Copy every line in the entries below word for word, from kingdom through common name. Please leave the pictures out of your answer.

■ Exercise data ■

☆ ☆ ☆ ☆

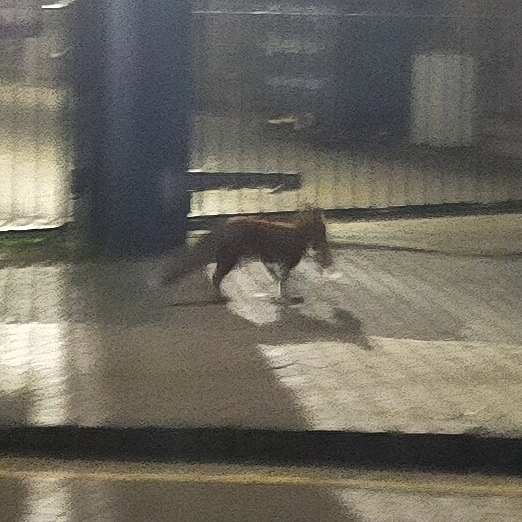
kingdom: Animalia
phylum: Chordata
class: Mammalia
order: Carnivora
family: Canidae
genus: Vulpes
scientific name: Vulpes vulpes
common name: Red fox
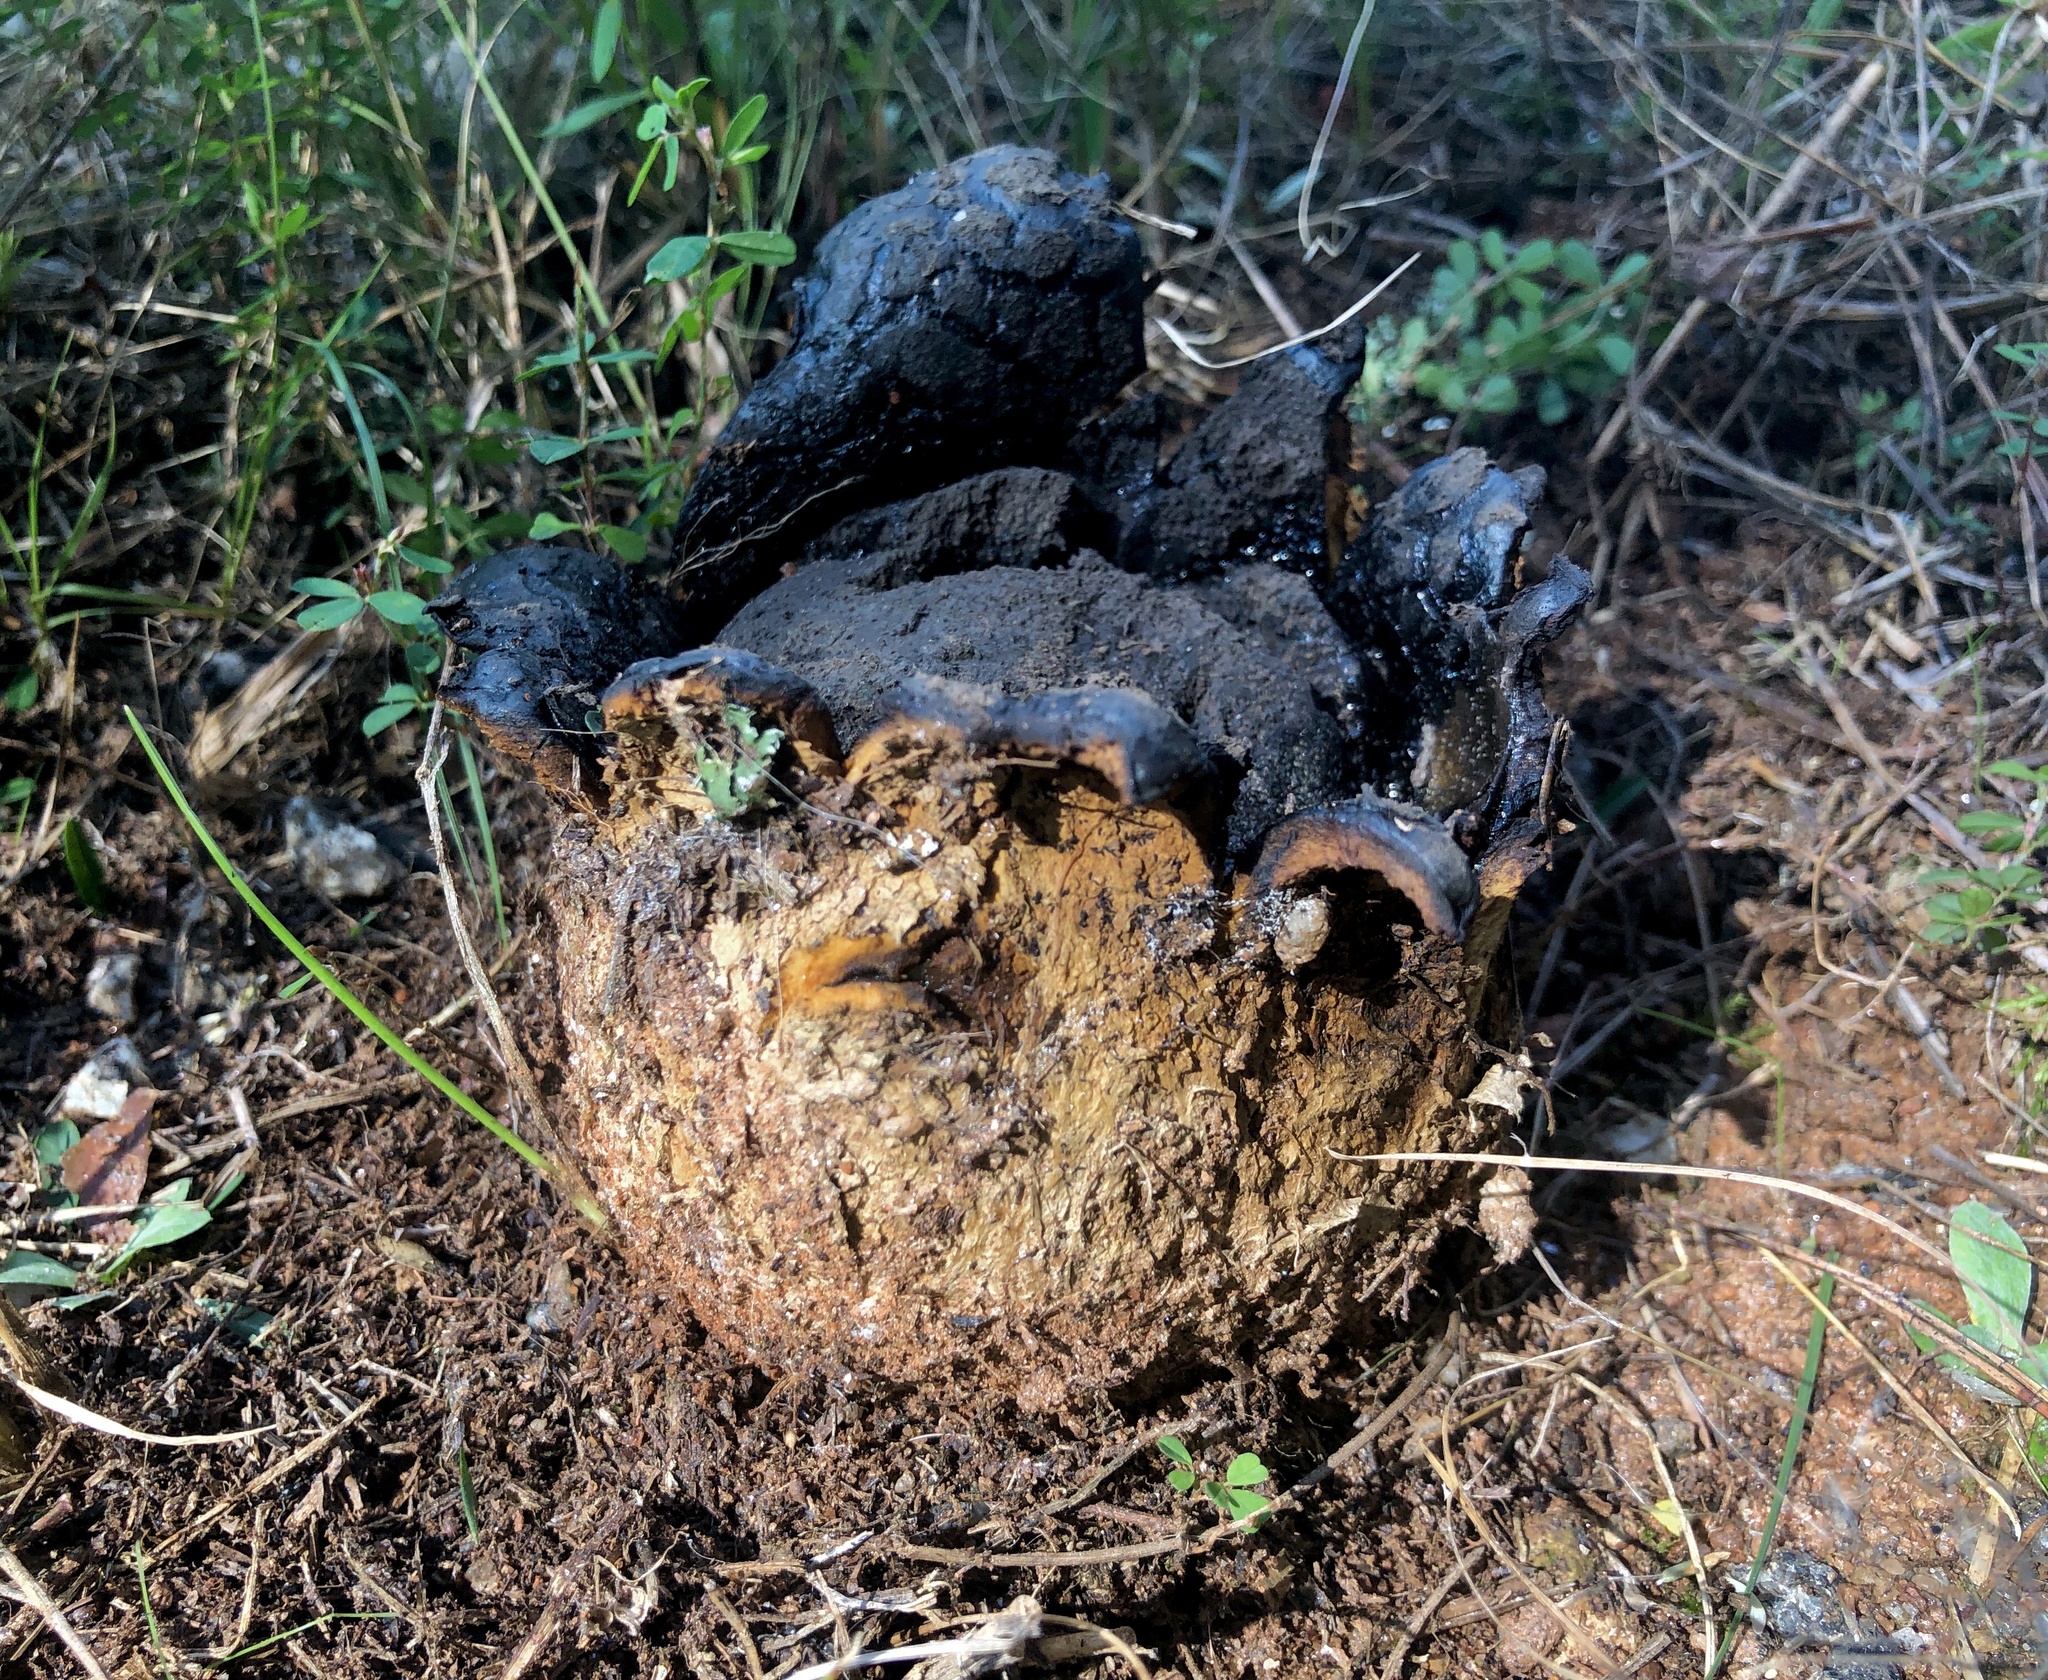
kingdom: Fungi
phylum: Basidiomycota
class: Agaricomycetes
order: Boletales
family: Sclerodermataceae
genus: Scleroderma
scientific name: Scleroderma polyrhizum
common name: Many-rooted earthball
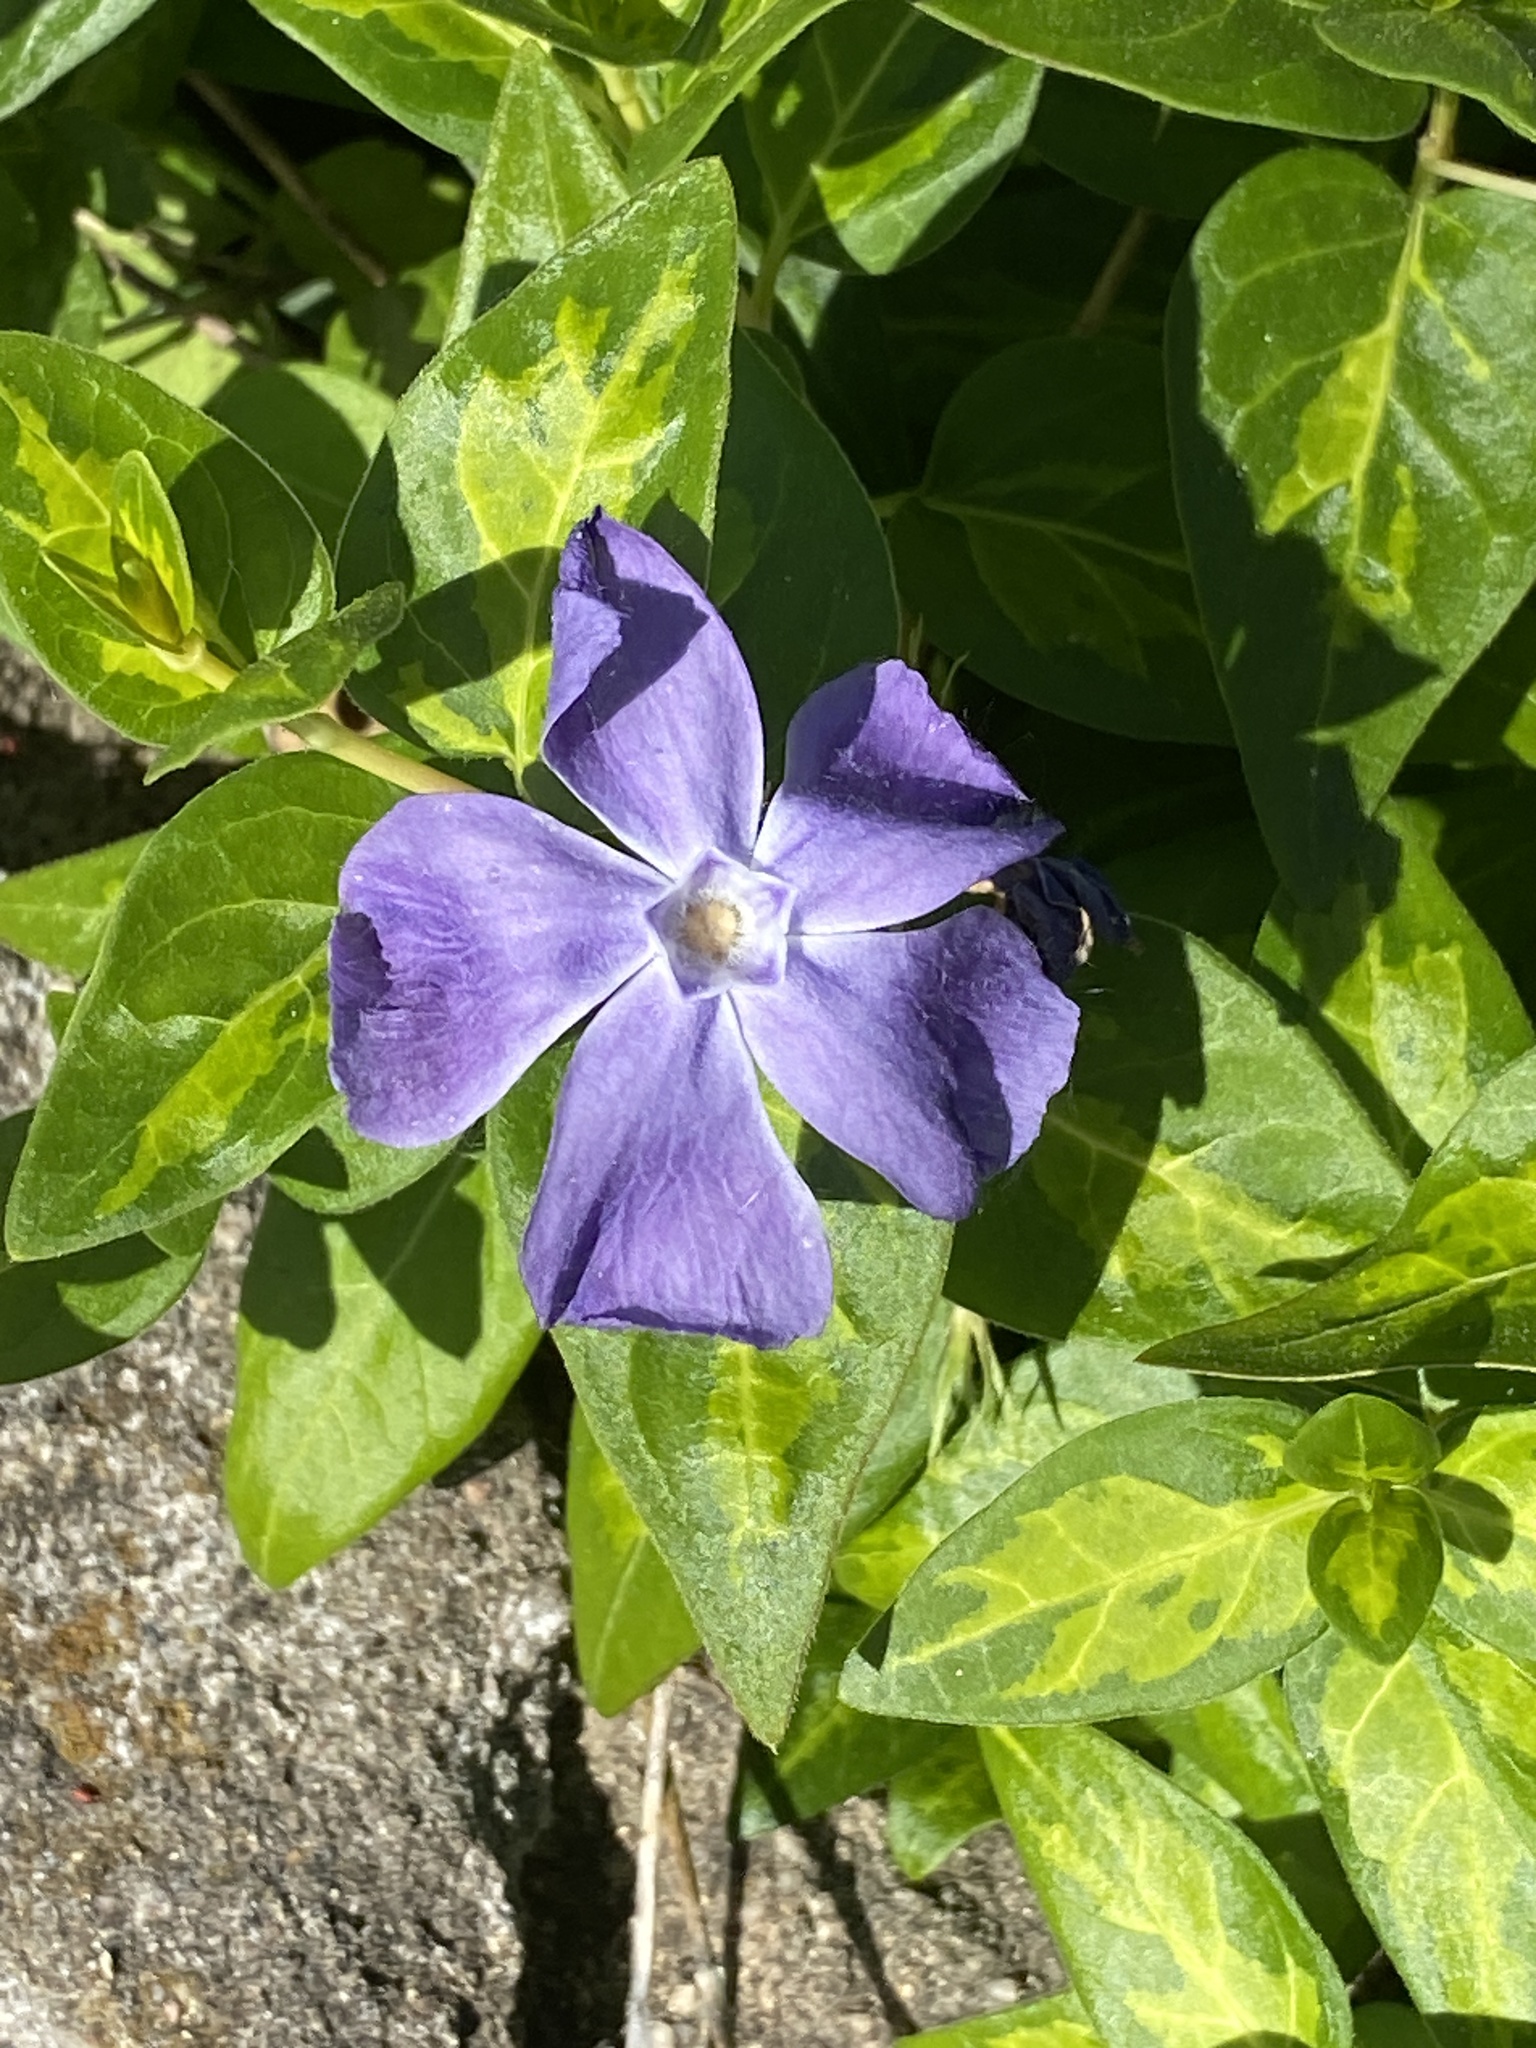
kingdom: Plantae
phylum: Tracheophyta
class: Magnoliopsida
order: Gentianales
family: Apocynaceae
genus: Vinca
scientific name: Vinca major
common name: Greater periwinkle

☆ ☆ ☆ ☆

■ Task response ■
kingdom: Animalia
phylum: Chordata
class: Mammalia
order: Carnivora
family: Canidae
genus: Vulpes
scientific name: Vulpes vulpes
common name: Red fox
kingdom: Fungi
phylum: Basidiomycota
class: Agaricomycetes
order: Boletales
family: Sclerodermataceae
genus: Scleroderma
scientific name: Scleroderma polyrhizum
common name: Many-rooted earthball
kingdom: Plantae
phylum: Tracheophyta
class: Magnoliopsida
order: Gentianales
family: Apocynaceae
genus: Vinca
scientific name: Vinca major
common name: Greater periwinkle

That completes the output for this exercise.